By Brian Howey
The Hendricks County Flyer
Wed Feb 27, 2013, 03:55 PM EST
"It was important to me that we do fully fund Medicaid, but we did not fund a Medicaid expansion, nor do I think that under the current framework for Medicaid that it would be advisable for Indiana to do that," Pence said.
He reiterated that stance, with his office saying the governor "flatly refused to expand the traditional Medicaid program in Indiana."
In a letter to Sebelius, Pence requested federal approval to use the Healthy Indiana Program to serve an expanded Medicaid population.
"Medicaid is broken," said Pence. "In Indiana, an expansion of traditional Medicaid under the Affordable Care Act would cost our taxpayers upwards of $2 billion over the next seven years."
Bills in the Indiana House and Senate advanced that pave the way for HIP to be the framework of services, though no one can say what those costs will be.
The Healthy Indiana Program currently provides health coverage for about 40,000 Hoosiers, though there are another 46,000 people on the waiting list. So with the governor ruling out a Medicaid expansion, the question is, what happens to the 350,000 to 400,000 "working poor" Hoosiers?
Clere cited the innovative Indiana health care programs - Hoosier Healthwise in 1995 and the Healthy Indiana Plan in 2008. He said HB1591, which would expand Medicaid, "takes the lessons of existing programs" and operates in a way that is "predictable and respectful of the Hoosier taxpayer." He explained his proposal would reflect "Hoosier values" while ensuring that "everyone has skin in the game."

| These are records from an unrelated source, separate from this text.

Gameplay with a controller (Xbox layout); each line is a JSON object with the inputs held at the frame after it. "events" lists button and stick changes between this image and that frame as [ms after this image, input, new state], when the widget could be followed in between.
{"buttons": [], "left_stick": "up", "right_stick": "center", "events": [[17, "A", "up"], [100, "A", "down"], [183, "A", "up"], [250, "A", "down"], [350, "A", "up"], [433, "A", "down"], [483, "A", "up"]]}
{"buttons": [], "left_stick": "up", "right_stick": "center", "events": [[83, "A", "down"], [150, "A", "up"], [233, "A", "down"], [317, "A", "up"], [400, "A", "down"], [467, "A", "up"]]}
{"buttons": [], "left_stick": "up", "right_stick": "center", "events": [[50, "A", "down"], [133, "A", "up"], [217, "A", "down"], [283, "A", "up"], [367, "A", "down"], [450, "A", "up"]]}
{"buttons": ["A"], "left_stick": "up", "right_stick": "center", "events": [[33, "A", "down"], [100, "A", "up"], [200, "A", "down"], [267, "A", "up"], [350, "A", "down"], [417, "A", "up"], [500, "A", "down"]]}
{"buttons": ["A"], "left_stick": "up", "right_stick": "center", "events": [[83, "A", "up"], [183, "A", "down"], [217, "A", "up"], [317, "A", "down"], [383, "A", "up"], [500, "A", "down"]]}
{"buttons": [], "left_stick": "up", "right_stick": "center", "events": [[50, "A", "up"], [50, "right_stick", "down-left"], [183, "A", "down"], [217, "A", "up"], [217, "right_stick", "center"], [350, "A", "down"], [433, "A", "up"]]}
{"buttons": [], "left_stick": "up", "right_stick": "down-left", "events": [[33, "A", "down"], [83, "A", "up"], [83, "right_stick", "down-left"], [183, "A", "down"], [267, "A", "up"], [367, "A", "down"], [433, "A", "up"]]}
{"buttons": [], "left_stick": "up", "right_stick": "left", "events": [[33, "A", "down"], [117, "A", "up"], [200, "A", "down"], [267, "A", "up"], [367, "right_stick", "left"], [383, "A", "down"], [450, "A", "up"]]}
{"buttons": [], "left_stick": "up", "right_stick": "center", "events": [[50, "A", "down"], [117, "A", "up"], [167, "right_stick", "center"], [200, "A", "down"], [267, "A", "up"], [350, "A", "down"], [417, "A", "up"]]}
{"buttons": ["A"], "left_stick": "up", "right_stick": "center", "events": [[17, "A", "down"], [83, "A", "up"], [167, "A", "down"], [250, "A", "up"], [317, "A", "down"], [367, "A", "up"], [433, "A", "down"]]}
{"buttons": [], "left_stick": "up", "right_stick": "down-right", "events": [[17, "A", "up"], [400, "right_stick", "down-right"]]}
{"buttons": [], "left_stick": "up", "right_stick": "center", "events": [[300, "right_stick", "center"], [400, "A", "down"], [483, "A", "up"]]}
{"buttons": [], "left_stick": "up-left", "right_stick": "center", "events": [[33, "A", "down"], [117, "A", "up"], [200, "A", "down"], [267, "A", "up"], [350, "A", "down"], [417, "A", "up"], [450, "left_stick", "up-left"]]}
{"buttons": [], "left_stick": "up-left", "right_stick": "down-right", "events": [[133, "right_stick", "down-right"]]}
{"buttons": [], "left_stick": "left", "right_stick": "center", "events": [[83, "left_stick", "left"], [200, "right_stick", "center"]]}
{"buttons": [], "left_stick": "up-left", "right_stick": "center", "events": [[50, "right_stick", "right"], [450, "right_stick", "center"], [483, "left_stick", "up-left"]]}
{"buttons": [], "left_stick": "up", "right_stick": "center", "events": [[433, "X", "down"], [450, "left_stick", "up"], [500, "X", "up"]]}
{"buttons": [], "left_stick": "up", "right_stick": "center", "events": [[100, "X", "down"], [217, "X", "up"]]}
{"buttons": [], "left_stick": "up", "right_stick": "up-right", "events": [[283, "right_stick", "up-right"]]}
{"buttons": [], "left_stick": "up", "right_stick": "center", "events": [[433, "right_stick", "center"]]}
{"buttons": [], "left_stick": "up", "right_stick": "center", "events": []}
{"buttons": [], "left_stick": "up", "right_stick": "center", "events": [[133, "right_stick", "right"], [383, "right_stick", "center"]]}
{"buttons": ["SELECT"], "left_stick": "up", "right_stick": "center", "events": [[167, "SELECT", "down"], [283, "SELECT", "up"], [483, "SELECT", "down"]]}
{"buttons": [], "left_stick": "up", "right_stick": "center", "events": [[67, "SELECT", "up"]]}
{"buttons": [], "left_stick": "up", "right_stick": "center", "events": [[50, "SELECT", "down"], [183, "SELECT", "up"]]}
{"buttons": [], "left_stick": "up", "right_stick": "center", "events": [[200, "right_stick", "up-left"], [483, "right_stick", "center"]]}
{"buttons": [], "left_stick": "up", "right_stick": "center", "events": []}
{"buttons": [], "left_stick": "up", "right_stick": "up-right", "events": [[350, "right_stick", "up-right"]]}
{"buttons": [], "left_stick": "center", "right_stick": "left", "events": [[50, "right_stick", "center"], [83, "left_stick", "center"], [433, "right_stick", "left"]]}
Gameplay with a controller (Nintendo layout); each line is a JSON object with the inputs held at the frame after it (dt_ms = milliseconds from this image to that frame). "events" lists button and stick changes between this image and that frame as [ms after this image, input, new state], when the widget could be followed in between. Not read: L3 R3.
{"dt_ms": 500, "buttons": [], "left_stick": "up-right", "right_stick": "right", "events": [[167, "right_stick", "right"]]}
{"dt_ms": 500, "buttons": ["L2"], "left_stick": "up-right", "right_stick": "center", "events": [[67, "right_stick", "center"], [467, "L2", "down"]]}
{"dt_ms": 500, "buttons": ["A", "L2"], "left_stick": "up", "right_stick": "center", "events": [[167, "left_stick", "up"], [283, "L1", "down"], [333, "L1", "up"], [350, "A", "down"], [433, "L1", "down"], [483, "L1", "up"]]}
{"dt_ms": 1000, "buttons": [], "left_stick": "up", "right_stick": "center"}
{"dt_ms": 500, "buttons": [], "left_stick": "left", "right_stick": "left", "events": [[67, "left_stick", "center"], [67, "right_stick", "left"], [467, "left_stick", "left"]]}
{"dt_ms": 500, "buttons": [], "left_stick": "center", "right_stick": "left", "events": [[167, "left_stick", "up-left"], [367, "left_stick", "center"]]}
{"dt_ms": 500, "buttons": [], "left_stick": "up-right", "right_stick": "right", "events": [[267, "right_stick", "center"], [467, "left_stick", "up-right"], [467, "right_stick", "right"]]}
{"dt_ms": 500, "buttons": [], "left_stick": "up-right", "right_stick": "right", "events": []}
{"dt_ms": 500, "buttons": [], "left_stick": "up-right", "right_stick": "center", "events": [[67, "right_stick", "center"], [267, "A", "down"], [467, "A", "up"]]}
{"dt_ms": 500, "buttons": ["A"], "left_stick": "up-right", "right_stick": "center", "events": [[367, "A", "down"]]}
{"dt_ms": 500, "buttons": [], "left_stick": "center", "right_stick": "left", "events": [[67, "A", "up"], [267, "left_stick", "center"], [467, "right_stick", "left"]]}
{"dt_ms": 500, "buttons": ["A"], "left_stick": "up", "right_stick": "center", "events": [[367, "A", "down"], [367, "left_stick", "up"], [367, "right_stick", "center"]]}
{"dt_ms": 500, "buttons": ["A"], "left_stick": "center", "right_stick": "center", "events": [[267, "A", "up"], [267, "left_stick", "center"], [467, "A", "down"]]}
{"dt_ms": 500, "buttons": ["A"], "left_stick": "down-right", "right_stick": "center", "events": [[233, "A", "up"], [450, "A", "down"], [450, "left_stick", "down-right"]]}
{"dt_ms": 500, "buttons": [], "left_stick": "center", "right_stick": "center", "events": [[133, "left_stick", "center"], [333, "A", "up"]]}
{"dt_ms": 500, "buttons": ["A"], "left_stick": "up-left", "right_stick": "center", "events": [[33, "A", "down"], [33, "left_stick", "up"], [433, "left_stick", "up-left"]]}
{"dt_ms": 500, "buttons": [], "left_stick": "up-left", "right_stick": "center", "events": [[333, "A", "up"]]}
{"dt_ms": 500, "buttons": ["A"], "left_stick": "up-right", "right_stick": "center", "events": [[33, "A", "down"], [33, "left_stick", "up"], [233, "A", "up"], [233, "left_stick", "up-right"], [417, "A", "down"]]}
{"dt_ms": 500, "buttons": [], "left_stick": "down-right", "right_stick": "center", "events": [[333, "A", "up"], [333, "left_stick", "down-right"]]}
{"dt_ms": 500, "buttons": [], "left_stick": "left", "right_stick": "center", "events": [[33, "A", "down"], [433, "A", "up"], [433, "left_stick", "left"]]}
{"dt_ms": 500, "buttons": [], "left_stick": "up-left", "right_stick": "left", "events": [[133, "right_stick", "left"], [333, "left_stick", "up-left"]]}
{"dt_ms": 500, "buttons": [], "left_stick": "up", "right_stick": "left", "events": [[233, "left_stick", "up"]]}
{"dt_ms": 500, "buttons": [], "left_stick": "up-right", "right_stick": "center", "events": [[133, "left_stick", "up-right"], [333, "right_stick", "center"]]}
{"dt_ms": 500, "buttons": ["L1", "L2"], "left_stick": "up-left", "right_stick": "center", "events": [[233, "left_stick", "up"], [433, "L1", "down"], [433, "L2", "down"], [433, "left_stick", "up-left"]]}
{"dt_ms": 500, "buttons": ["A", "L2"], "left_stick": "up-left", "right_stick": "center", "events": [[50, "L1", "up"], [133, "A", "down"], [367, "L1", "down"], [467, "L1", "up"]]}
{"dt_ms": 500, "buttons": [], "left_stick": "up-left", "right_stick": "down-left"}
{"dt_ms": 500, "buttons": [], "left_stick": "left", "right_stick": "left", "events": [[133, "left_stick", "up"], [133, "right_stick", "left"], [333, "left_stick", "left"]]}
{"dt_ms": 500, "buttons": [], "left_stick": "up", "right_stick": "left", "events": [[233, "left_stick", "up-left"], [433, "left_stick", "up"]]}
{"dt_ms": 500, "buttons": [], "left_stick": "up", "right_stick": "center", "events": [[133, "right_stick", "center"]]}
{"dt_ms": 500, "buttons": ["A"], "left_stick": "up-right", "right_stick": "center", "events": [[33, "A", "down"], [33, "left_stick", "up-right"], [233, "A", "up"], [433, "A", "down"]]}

The decisions coming in the next week and months come with billions of dollars at stake. The federal government will cover upwards of 95 percent of the Medicaid expansion until 2020, and 90 percent thereafter. If Indiana declines, it could cost the state billions of dollars.
So the decisions at the Indiana Statehouse made between now and April will impact scores of hardworking and vulnerable Hoosiers for years to come. The flow of these federal dollars could bring about 30,000 jobs as hospitals expand.
The question we all must ask is, what happens here to the working poor?